14:01 < ariard> oh gotcha it's because the check against consensus rules is only in case of standardness check failure
14:01 < jnewbery> ariard: no, because the first time round, if the scripts succeed verification with policy rules, we don't check against consensus rules
14:01 < jnewbery> exactly
14:01 < ariard> that's weird
14:02 < fjahr> Before everyone leaves, question on code structure/naming: I would like to understand the reasoning for wrapping CheckInputs() in RunCheckInputsMaybeParallel(). Rather than that I would probably have put that logic into ChecksInputs() itself and then have it delegate to CheckInputsParallel() or so. I would like to understand if there are other factors at play that I am not seeing, like keeping the changes in
14:02 < fjahr> CheckInputs() as minimal as possible for example.
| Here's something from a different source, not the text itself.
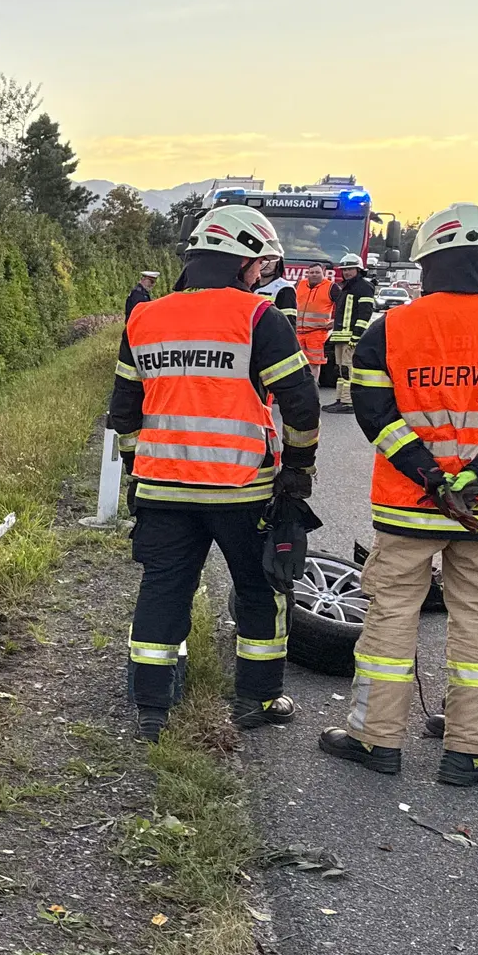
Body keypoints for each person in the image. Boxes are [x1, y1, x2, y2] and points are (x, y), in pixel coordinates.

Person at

Then the chosen structure would make more sense to me.
14:03 < digi_james> +1
14:03 < jnewbery> I also thought that was a bit weird, but didn't look into alternative ways of doing it
14:04 < digi_james> Ok, if you don't mind, Id suggest wrapping it up here.
14:04 < jnewbery> Thanks digi_james!
14:04 < PaulTroon> +1
14:04 < digi_james> jnewbery: Cheer!
14:04 < digi_james> *Cheers
14:04 < jnewbery> Tough PR this week. Great job uncovering the subtleties.
14:04 < hugohn> wouldn't one reason be that CheckInputs() is also called by BlockConnected(), which already does things in parallel?
14:05 < jonatack> Thanks digi_james and everyone!